Rebekah Schneiter is a 7th grade language arts teacher and has been an educator for over 15 years. She served on the Central Linn School District board from 2017 to this year.

Schneiter previously ran uncontested, and as the 2021 elections neared, she expected a repeat. A few weeks into her campaign, she met opposition.

“It became really clear that it was being politicized,” Schneiter said. “And there was a group supporting these other people, which is obviously fine, but they definitely had an agenda, and that was critical race theory and comprehensive sex education.”

Schneiter had never heard of those terms until then, and found herself struggling to answer questions about her stance on both issues. But, she says, no one wanted to discuss them — they just wanted her to assert her position. In the end, Schneiter lost the election.

Rebekah Schneiter is a teacher in the Corvallis School District, and has worked in education for over 15 years.

Rebekah Schneiter is a teacher in the Corvallis School District, and has worked in education for over 15 years.

Courtesy of Rebekah Schneiter

Schneiter is worried about how misinformation about teaching CRT is affecting communities.

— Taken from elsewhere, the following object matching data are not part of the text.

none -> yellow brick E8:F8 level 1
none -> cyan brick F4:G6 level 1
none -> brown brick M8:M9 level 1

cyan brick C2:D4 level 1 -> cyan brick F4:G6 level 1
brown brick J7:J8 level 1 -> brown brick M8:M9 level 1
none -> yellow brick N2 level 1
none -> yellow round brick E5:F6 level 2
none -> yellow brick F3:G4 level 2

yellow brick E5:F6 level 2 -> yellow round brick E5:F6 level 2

“The easy job is to get people worked up and riled up about something that’s not true, like fear mongering, and that’s what’s really been happening with critical race theory,” Schneiter said. “It’s easy to get worked up and say things, and then you can just walk away from it, but you’ve just, like, imploded this bomb on a system and you’re leaving — the educators have to pick up the pieces.”

Some people worry that conversations about race will make students uncomfortable, but Cheney says students of color are already experiencing racism, and making a space for conversations can help everyone.

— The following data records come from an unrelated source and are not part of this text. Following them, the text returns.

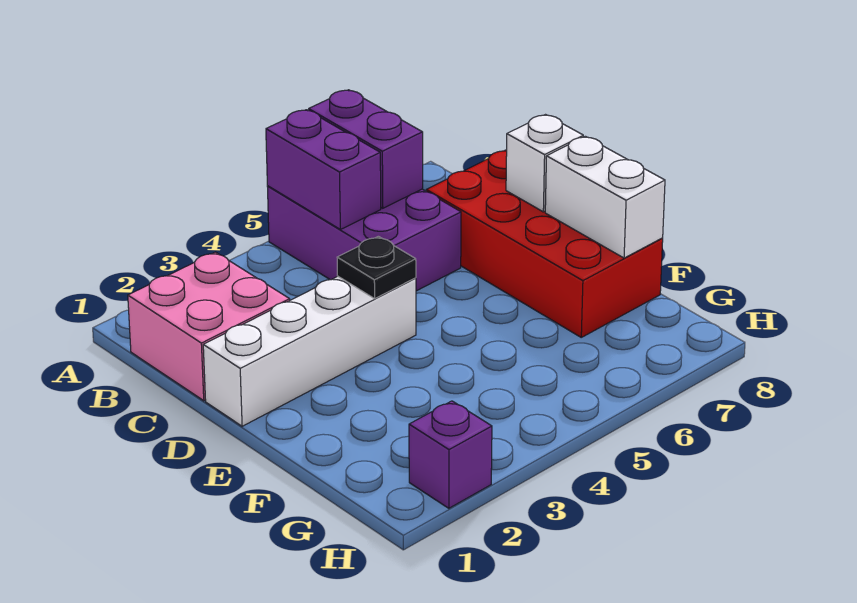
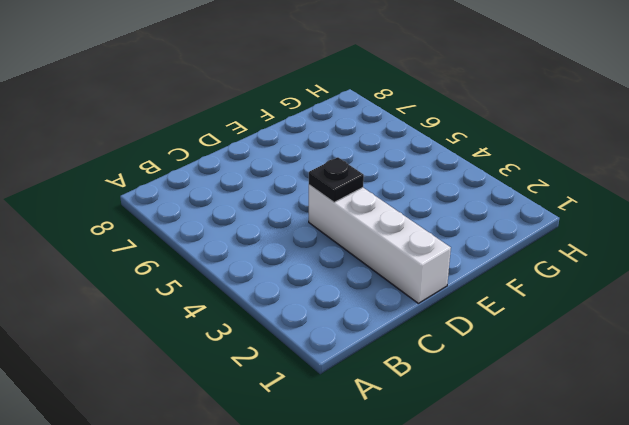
none -> purple brick A5:C6 level 1
none -> pink brick B1:C2 level 1

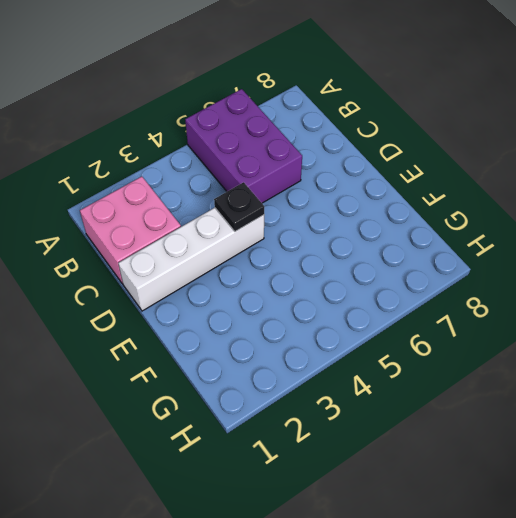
none -> red brick C7:F8 level 1
none -> purple brick H2 level 1

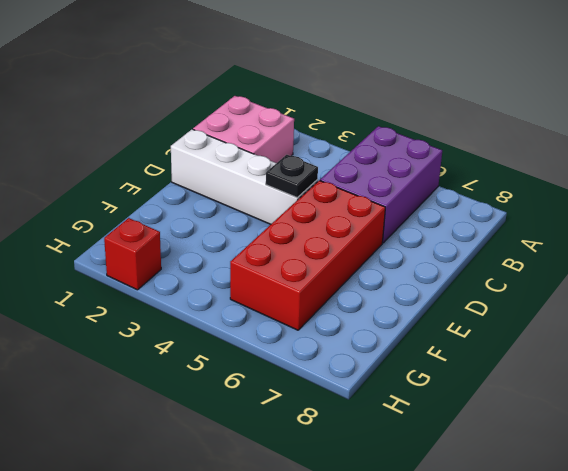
red brick D5:G6 level 1 -> red brick C7:F8 level 1
red brick H2 level 1 -> purple brick H2 level 1
none -> purple brick A5:B5 level 2
none -> purple brick A6:B6 level 2

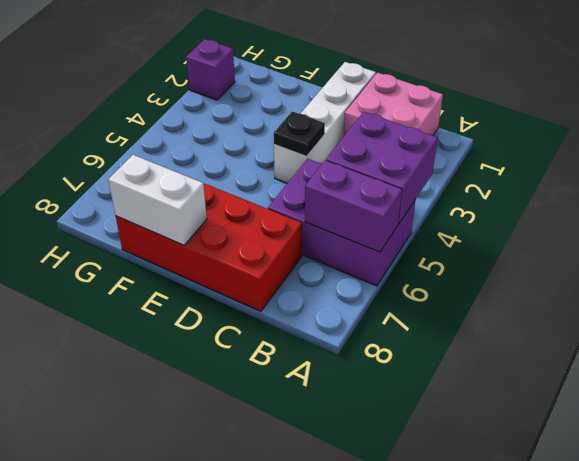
purple brick A4:B5 level 2 -> purple brick A5:B5 level 2
none -> white brick D8 level 2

“To negate those experiences and try to protect white students from being introduced to a conversation about those experiences again speaks volumes about the privileging of whiteness and how whites in various spaces are not made to feel ever uncomfortable around their racial identity,” Cheney said.

Some school districts have taken steps towards equity and inclusion this year, including Eugene 4J, which hired a consulting firm to look into how their students and teachers are being affected by inequity and race in school.

But in Newberg, the school board recently banned all “political symbols” including Black Lives Matter and Pride flags. This could be in violation of state laws around equity in education.

With the governor’s recent announcement that masks are required indoors at K-12 schools, the battles at school board meetings are now turning to focus on COVID protocols as the delta variant brings more cases among school-aged children in Oregon.